> _Material for the task_
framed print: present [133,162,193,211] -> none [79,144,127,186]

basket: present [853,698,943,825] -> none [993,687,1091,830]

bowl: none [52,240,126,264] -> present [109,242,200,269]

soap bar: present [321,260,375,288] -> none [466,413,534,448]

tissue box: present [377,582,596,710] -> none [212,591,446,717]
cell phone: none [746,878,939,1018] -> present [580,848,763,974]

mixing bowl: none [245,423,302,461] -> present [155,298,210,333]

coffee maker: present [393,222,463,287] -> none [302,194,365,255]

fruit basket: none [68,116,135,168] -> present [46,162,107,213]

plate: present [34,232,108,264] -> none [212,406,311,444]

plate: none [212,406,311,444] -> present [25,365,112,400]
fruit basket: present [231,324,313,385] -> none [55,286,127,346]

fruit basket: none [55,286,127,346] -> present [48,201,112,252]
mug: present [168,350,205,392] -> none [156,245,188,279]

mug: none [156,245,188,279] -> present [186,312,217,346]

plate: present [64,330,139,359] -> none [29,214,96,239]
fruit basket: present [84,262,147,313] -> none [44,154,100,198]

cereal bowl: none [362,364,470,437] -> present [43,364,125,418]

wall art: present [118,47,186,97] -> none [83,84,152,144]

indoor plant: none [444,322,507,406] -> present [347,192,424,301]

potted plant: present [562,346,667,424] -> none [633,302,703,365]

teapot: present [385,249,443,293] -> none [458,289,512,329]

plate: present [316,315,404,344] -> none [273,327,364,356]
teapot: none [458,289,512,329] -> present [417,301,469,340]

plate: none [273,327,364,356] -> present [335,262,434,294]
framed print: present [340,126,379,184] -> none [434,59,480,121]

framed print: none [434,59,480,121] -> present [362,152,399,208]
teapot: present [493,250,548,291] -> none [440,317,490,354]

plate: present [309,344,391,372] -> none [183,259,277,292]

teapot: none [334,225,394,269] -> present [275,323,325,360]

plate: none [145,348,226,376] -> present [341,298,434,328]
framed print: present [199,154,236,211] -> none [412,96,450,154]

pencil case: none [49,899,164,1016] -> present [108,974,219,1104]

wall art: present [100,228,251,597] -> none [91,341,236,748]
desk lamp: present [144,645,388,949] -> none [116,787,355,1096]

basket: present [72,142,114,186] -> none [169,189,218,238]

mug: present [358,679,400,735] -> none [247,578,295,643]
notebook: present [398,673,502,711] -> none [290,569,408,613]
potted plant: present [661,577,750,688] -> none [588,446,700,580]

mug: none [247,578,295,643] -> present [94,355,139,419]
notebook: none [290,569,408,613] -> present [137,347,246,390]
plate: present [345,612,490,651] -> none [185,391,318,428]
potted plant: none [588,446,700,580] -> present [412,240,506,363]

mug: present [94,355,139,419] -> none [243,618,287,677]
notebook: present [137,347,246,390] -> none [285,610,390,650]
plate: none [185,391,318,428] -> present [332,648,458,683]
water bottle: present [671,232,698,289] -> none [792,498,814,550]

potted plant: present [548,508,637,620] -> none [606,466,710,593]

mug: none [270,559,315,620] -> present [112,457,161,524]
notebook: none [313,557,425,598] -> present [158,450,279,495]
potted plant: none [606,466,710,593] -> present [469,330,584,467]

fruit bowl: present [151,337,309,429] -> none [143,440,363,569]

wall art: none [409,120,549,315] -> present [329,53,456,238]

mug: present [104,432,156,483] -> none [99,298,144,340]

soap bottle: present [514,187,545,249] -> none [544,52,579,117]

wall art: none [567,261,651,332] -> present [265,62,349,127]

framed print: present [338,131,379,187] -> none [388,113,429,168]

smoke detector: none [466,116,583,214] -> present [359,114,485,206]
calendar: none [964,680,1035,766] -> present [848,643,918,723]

> _Work task_
Print all of the entries exactly as they appear.

> _Output of the task_
framed print: present [133,162,193,211] -> none [79,144,127,186]

basket: present [853,698,943,825] -> none [993,687,1091,830]

bowl: none [52,240,126,264] -> present [109,242,200,269]

soap bar: present [321,260,375,288] -> none [466,413,534,448]

tissue box: present [377,582,596,710] -> none [212,591,446,717]
cell phone: none [746,878,939,1018] -> present [580,848,763,974]

mixing bowl: none [245,423,302,461] -> present [155,298,210,333]

coffee maker: present [393,222,463,287] -> none [302,194,365,255]

fruit basket: none [68,116,135,168] -> present [46,162,107,213]

plate: present [34,232,108,264] -> none [212,406,311,444]

plate: none [212,406,311,444] -> present [25,365,112,400]
fruit basket: present [231,324,313,385] -> none [55,286,127,346]

fruit basket: none [55,286,127,346] -> present [48,201,112,252]
mug: present [168,350,205,392] -> none [156,245,188,279]

mug: none [156,245,188,279] -> present [186,312,217,346]

plate: present [64,330,139,359] -> none [29,214,96,239]
fruit basket: present [84,262,147,313] -> none [44,154,100,198]

cereal bowl: none [362,364,470,437] -> present [43,364,125,418]

wall art: present [118,47,186,97] -> none [83,84,152,144]

indoor plant: none [444,322,507,406] -> present [347,192,424,301]

potted plant: present [562,346,667,424] -> none [633,302,703,365]

teapot: present [385,249,443,293] -> none [458,289,512,329]

plate: present [316,315,404,344] -> none [273,327,364,356]
teapot: none [458,289,512,329] -> present [417,301,469,340]

plate: none [273,327,364,356] -> present [335,262,434,294]
framed print: present [340,126,379,184] -> none [434,59,480,121]

framed print: none [434,59,480,121] -> present [362,152,399,208]
teapot: present [493,250,548,291] -> none [440,317,490,354]

plate: present [309,344,391,372] -> none [183,259,277,292]

teapot: none [334,225,394,269] -> present [275,323,325,360]

plate: none [145,348,226,376] -> present [341,298,434,328]
framed print: present [199,154,236,211] -> none [412,96,450,154]

pencil case: none [49,899,164,1016] -> present [108,974,219,1104]

wall art: present [100,228,251,597] -> none [91,341,236,748]
desk lamp: present [144,645,388,949] -> none [116,787,355,1096]

basket: present [72,142,114,186] -> none [169,189,218,238]

mug: present [358,679,400,735] -> none [247,578,295,643]
notebook: present [398,673,502,711] -> none [290,569,408,613]
potted plant: present [661,577,750,688] -> none [588,446,700,580]

mug: none [247,578,295,643] -> present [94,355,139,419]
notebook: none [290,569,408,613] -> present [137,347,246,390]
plate: present [345,612,490,651] -> none [185,391,318,428]
potted plant: none [588,446,700,580] -> present [412,240,506,363]

mug: present [94,355,139,419] -> none [243,618,287,677]
notebook: present [137,347,246,390] -> none [285,610,390,650]
plate: none [185,391,318,428] -> present [332,648,458,683]
water bottle: present [671,232,698,289] -> none [792,498,814,550]

potted plant: present [548,508,637,620] -> none [606,466,710,593]

mug: none [270,559,315,620] -> present [112,457,161,524]
notebook: none [313,557,425,598] -> present [158,450,279,495]
potted plant: none [606,466,710,593] -> present [469,330,584,467]

fruit bowl: present [151,337,309,429] -> none [143,440,363,569]

wall art: none [409,120,549,315] -> present [329,53,456,238]

mug: present [104,432,156,483] -> none [99,298,144,340]

soap bottle: present [514,187,545,249] -> none [544,52,579,117]

wall art: none [567,261,651,332] -> present [265,62,349,127]

framed print: present [338,131,379,187] -> none [388,113,429,168]

smoke detector: none [466,116,583,214] -> present [359,114,485,206]
calendar: none [964,680,1035,766] -> present [848,643,918,723]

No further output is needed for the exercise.